Dave was getting ready to become Donna at work. His workplace hired a human-resources consultant to talk to Dave’s coworkers. He reshaped his nose and had a breast augmentation. But the ball was rolling too fast. Dave panicked. He had been married 17 years. He missed his home life. He told his workplace to hold off in telling employees. He had his breast augmentation reversed. He asked his wife if he could come home. He assured her he was through with his self-discovery. She welcomed him with open arms.

By moving back home, Dave hoped that he and his wife could integrate a new Dave into their lives. His wife wanted the old Dave. But Dave couldn’t put “Donna” away. After a few weeks, Dave moved out again and started to transition to Donna full time. But the “Donna-in-the-desk-drawer look” mortified Dave. No matter what he did, the estrogen, another breast augmentation, the hundreds of hours of electrolysis, hiring a coach to unlearn masculine ways of walking and talking, when he looked in the mirror, he still saw Dave.

He looked like a man dressing up as a woman.

If Dave had to live looking like this out in public and at work for a year before he was allowed to have sexual-reassignment surgery, he wouldn’t make it. So before returning to work as Donna, Dave took one more step. He changed his face.

This is what people see first, he thought. This is what people judge you on. It took 13 hours for a San Francisco surgeon who specializes in feminizing faces to peel the skin off Dave’s face, reduce his brow bone, shorten his chin and shave his Adam’s apple. With the facial feminization surgery there would be no turning back. He was now vulnerable. He was now dependent. He needed people. And being needy was a scary thing for Dave.

“I still look back on those days and wonder how or where I found the courage to walk in that day because I don’t think anyone of us can understand how terrifying it can be.”

Dave and his wife divorced. Andy was 13. He accepted the news that his father wanted to be a woman, but when he actually saw Donna, he had a difficult time. The two didn’t see or speak to each other for a year.

Donna’s transition at work continued to be awkward. Her friends stopped inviting her to lunch. She was asked to quit the office fantasy football league. Her co-workers were uncomfortable. Donna wasn’t comfortable with their discomfort.

Donna underwent extensive facial feminization surgery to reshape the masculine features of her skull and face, hundreds of hours of painful electrolysis, intensive hormone-replacement therapy, voice therapy and sexual-reassignment surgery. She had her sexual-reassignment surgery in Neenah, Wis., with Dr. Eugene Schrang, one of the top reassignment surgeons. It cost approximately $30,000. When Donna woke up after surgery, her mother waited with a pack of pink bubble gum cigars to celebrate her rebirth. She moved to Texas to work at Dell Inc. and start a new life. Fifteen-year-old Andy decided to join her.

Donna wanted to live anonymously. She wanted to be the co-worker you have lunch with or the woman who lives next door with the teenage son.

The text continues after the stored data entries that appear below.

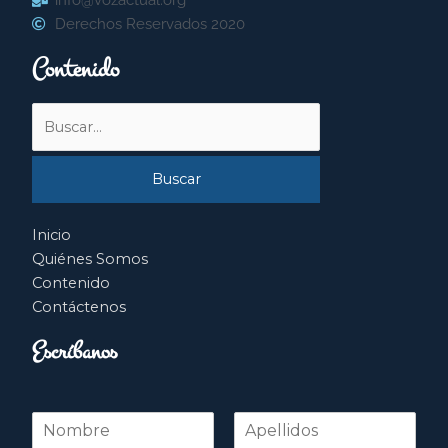
Derechos Reservados 2020
Contenido
Buscar
por:
Inicio
Quiénes Somos
Contenido
Contáctenos
Escríbanos
N
o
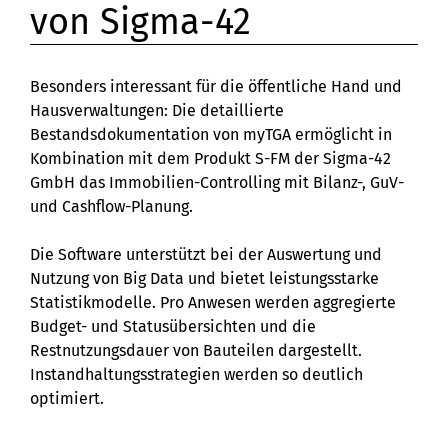
von Sigma-42
Besonders interessant für die öffentliche Hand und
Hausverwaltungen: Die detaillierte
Bestandsdokumentation von myTGA ermöglicht in
Kombination mit dem Produkt S-FM der Sigma-42
GmbH das Immobilien-Controlling mit Bilanz-, GuV-
und Cashflow-Planung.
Die Software unterstützt bei der Auswertung und
Nutzung von Big Data und bietet leistungsstarke
Statistikmodelle. Pro Anwesen werden aggregierte
Budget- und Statusübersichten und die
Restnutzungsdauer von Bauteilen dargestellt.
Instandhaltungsstrategien werden so deutlich
optimiert.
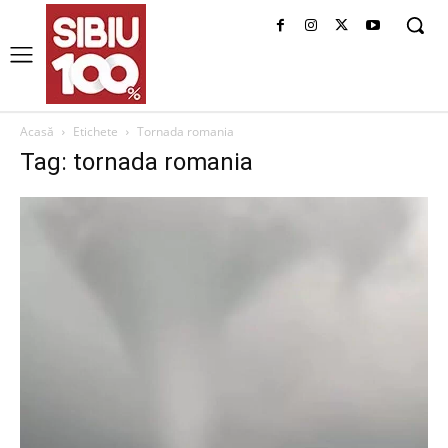
Acasă
Etichete
Tornada romania
Tag: tornada romania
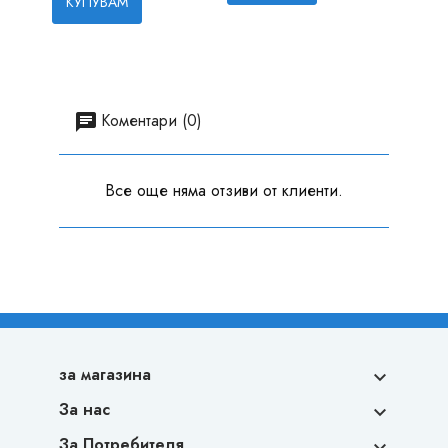
КУПУВАМ
Коментари (0)
Все още няма отзиви от клиенти.
за магазина

За нас

За Потребителя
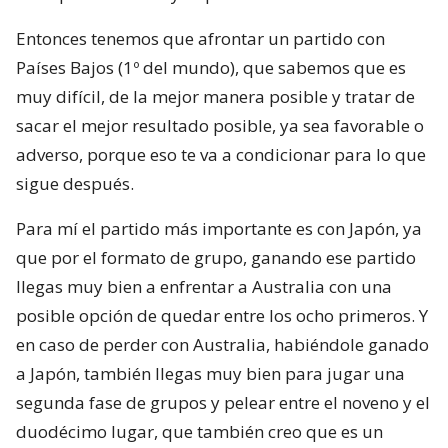
Entonces tenemos que afrontar un partido con
Países Bajos (1º del mundo), que sabemos que es
muy difícil, de la mejor manera posible y tratar de
sacar el mejor resultado posible, ya sea favorable o
adverso, porque eso te va a condicionar para lo que
sigue después.
Para mí el partido más importante es con Japón, ya
que por el formato de grupo, ganando ese partido
llegas muy bien a enfrentar a Australia con una
posible opción de quedar entre los ocho primeros. Y
en caso de perder con Australia, habiéndole ganado
a Japón, también llegas muy bien para jugar una
segunda fase de grupos y pelear entre el noveno y el
duodécimo lugar, que también creo que es un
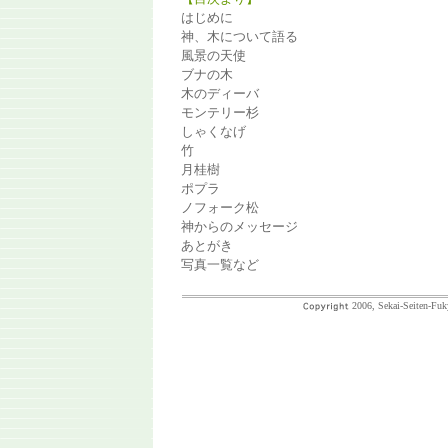
はじめに
神、木について語る
風景の天使
ブナの木
木のディーバ
モンテリー杉
しゃくなげ
竹
月桂樹
ポプラ
ノフォーク松
神からのメッセージ
あとがき
写真一覧など
2006, Sekai-Seiten-Fuk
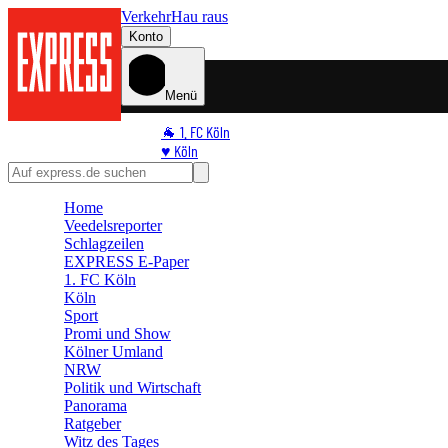
Verkehr
Hau raus
Konto
Menü
🐐 1. FC Köln
♥️ Köln
⭐ Promi
🏆 Sport
Home
🛒 Shoppingwelt
Veedelsreporter
🧩 Spiele
Schlagzeilen
EXPRESS E-Paper
1. FC Köln
Köln
Sport
Promi und Show
Kölner Umland
NRW
Politik und Wirtschaft
Panorama
Ratgeber
Witz des Tages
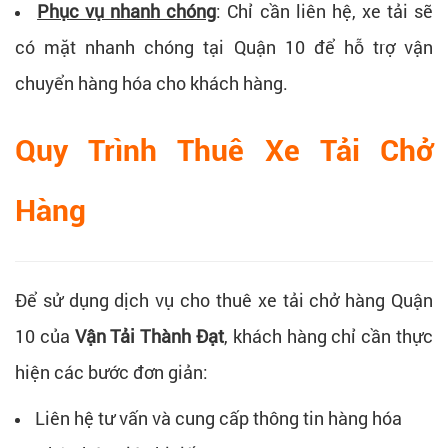
Phục vụ nhanh chóng
:
Chỉ cần liên hệ, xe tải sẽ
có mặt nhanh chóng tại Quận 10 để hỗ trợ vận
chuyển hàng hóa cho khách hàng.
Quy Trình Thuê Xe Tải Chở
Hàng
Để sử dụng dịch vụ cho thuê xe tải chở hàng Quận
10 của
Vận Tải Thành Đạt
, khách hàng chỉ cần thực
hiện các bước đơn giản:
Liên hệ tư vấn và cung cấp thông tin hàng hóa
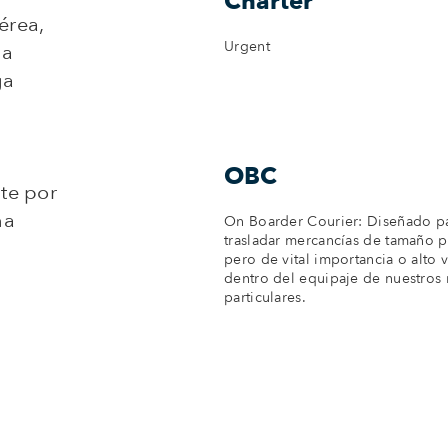
Charter
érea,
Urgent
da
ga
OBC
te por
na
On Boarder Courier: Diseñado p
trasladar mercancías de tamaño
pero de vital importancia o alto v
dentro del equipaje de nuestros
particulares.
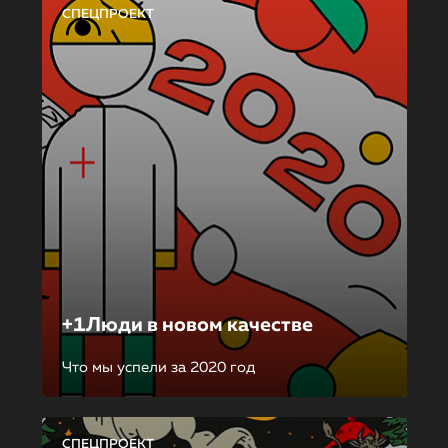
СПЕЦПРОЕКТ
+1Люди в новом качестве
Что мы успели за 2020 год
СПЕЦПРОЕКТ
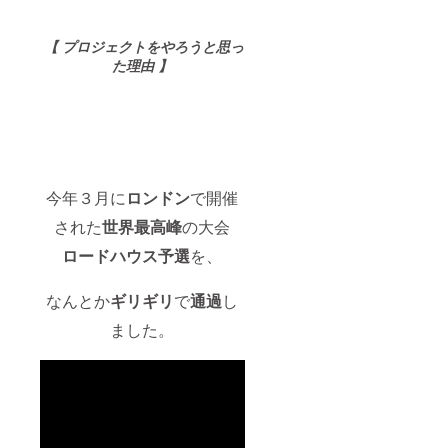
【 プロジェクトをやろうと思っ
た理由 】
今年３月に
ロンドン
で開催
された
世界最高峰
の大会
ロードハウス予選
を、
なんとか
ギリギリ
で
通過
し
ました。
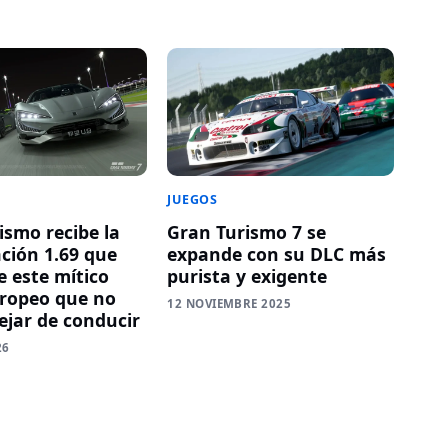
JUEGOS
ismo recibe la
Gran Turismo 7 se
ación 1.69 que
expande con su DLC más
e este mítico
purista y exigente
ropeo que no
12 NOVIEMBRE 2025
ejar de conducir
26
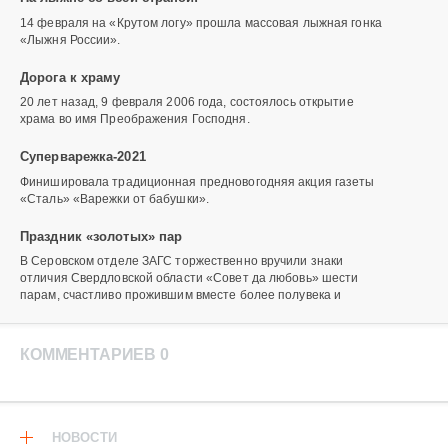
14 февраля на «Крутом логу» прошла массовая лыжная гонка
«Лыжня России».
Дорога к храму
20 лет назад, 9 февраля 2006 года, состоялось открытие
храма во имя Преображения Господня.
Суперварежка-2021
Финишировала традиционная предновогодняя акция газеты
«Сталь» «Варежки от бабушки».
Праздник «золотых» пар
В Серовском отделе ЗАГС торжественно вручили знаки
отличия Свердловской области «Совет да любовь» шести
парам, счастливо прожившим вместе более полувека и
КОММЕНТАРИЕВ 0
НОВОСТИ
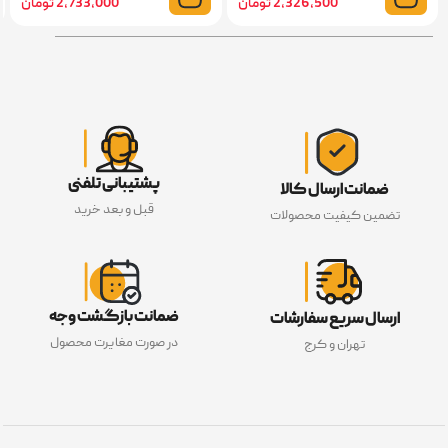
2,326,500 تومان
2,733,000 تومان
پشتیبانی تلفنی
ضمانت ارسال کالا
قبل و بعد خرید
تضمین کیفیت محصولات
ضمانت بازگشت وجه
ارسال سریع سفارشات
در صورت مغایرت محصول
تهران و کرج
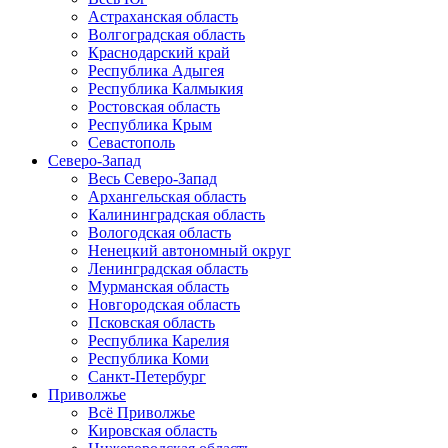
Астраханская область
Волгоградская область
Краснодарский край
Республика Адыгея
Республика Калмыкия
Ростовская область
Республика Крым
Севастополь
Северо-Запад
Весь Северо-Запад
Архангельская область
Калининградская область
Вологодская область
Ненецкий автономный округ
Ленинградская область
Мурманская область
Новгородская область
Псковская область
Республика Карелия
Республика Коми
Санкт-Петербург
Приволжье
Всё Приволжье
Кировская область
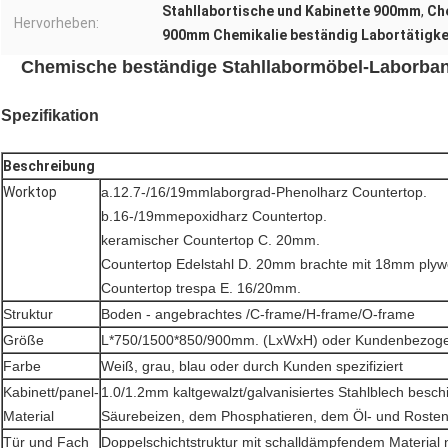
Stahllabortische und Kabinette 900mm
,
Ch
Hervorheben:
900mm Chemikalie beständig Labortätigk
Chemische beständige Stahllabormöbel-Laborban
Spezifikation
Beschreibung
Worktop
a.12.7-/16/19mmlaborgrad-Phenolharz Countertop.
b.16-/19mmepoxidharz Countertop.
keramischer Countertop C. 20mm.
Countertop Edelstahl D. 20mm brachte mit 18mm ply
Countertop trespa E. 16/20mm.
Struktur
Boden - angebrachtes /C-frame/H-frame/O-frame
Größe
L*750/1500*850/900mm. (LxWxH) oder Kundenbezoge
Farbe
Weiß, grau, blau oder durch Kunden spezifiziert
Kabinett/panel-
1.0/1.2mm kaltgewalzt/galvanisiertes Stahlblech besc
Material
Säurebeizen, dem Phosphatieren, dem Öl- und Rosten
Tür und Fach
Doppelschichtstruktur mit schalldämpfendem Material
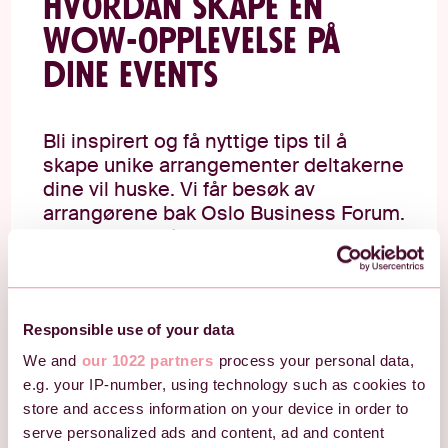
Hvordan skape en
WOW-opplevelse på
dine events
Bli inspirert og få nyttige tips til å
skape unike arrangementer deltakerne
dine vil huske. Vi får besøk av
arrangørene bak Oslo Business Forum.
Andreas Kustås fra Oslo Business
Forum og Andreas Ljones fra Flow
Event deler. sine beste tips og
erfaringer med deg.
Responsible use of your data
Se opptak
We and
our 1022 partners
process your personal data,
e.g. your IP-number, using technology such as cookies to
store and access information on your device in order to
serve personalized ads and content, ad and content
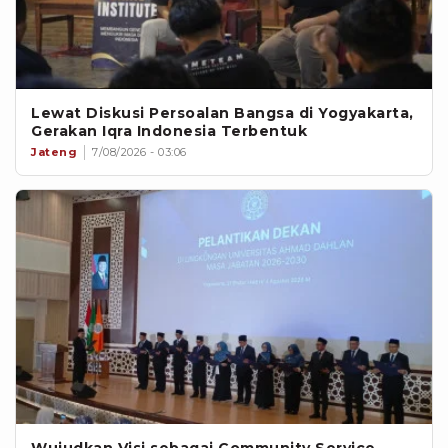
Lewat Diskusi Persoalan Bangsa di Yogyakarta,
Gerakan Iqra Indonesia Terbentuk
Jateng
7/08/2026 - 03:06
Wujudkan Visi sebagai Community Service,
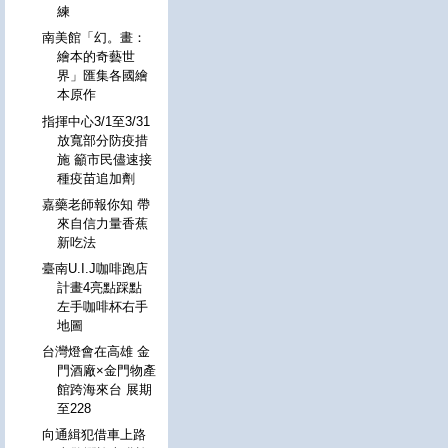
練
南美館「幻。畫：
繪本的奇藝世
界」匯集各國繪
本原作
指揮中心3/1至3/31
放寬部分防疫措
施 籲市民儘速接
種疫苗追加劑
嘉藥老師報你知 帶
來自信力量香蕉
新吃法
臺南U.I.J咖啡跑店
計畫4亮點踩點
左手咖啡杯右手
地圖
台灣燈會在高雄 金
門酒廠×金門物產
館跨海來台 展期
至228
向通緝犯借車上路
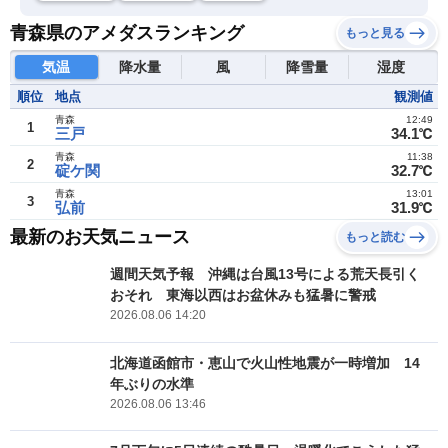
青森県のアメダスランキング
もっと見る
気温
降水量
風
降雪量
湿度
順位
地点
観測値
青森
12:49
1
三戸
34.1℃
青森
11:38
2
碇ケ関
32.7℃
青森
13:01
3
弘前
31.9℃
最新のお天気ニュース
もっと読む
週間天気予報 沖縄は台風13号による荒天長引く
おそれ 東海以西はお盆休みも猛暑に警戒
2026.08.06 14:20
北海道函館市・恵山で火山性地震が一時増加 14
年ぶりの水準
2026.08.06 13:46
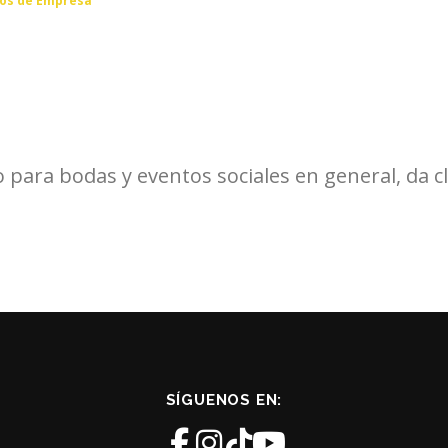
os de Empresa
o para bodas y eventos sociales en general, da cl
SÍGUENOS EN:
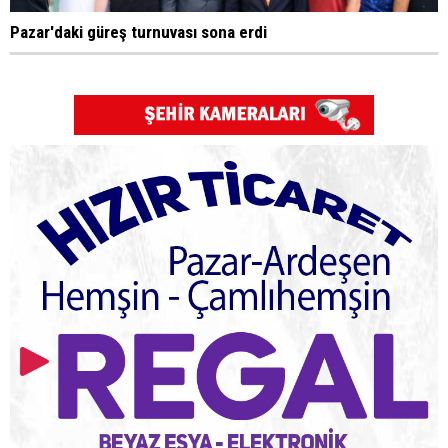
Pazar'daki güreş turnuvası sona erdi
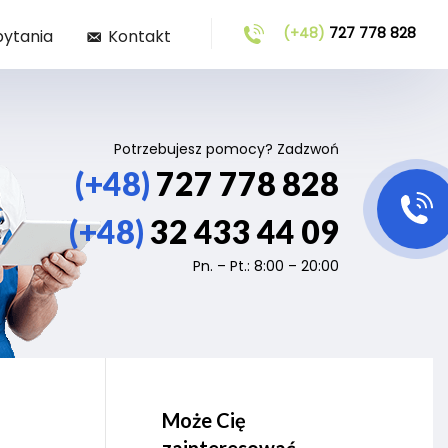
(+48)
727 778 828
pytania
Kontakt
Potrzebujesz pomocy? Zadzwoń
(+48)
727 778 828
(+48)
32 433 44 09
Pn. – Pt.: 8:00 – 20:00
Może Cię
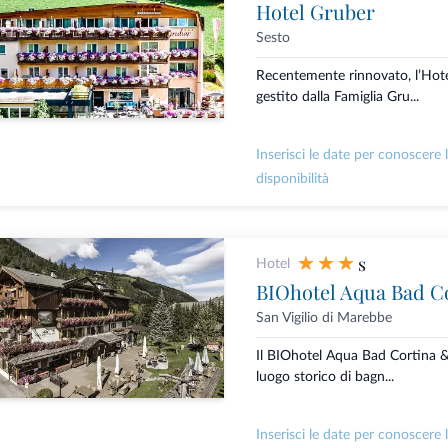
Hotel Gruber
Sesto
Recentemente rinnovato, l’Hote
gestito dalla Famiglia Gru...
Inserisci le date per conoscere 
disponibilità
s
Hotel
BIOhotel Aqua Bad C
San Vigilio di Marebbe
Il BIOhotel Aqua Bad Cortina 
luogo storico di bagn...
Inserisci le date per conoscere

People like her are losing their jobs, their homes and their families just because they’re revealing something about themselves. They are discriminated against. Ridiculed. They’re victims of hate crimes. In the worst-case scenarios, they are getting killed. She couldn’t emphasize enough how critical it is to be supportive, that when a transsexual decides to begin living as the other gender at work, a good transition is when no one dies.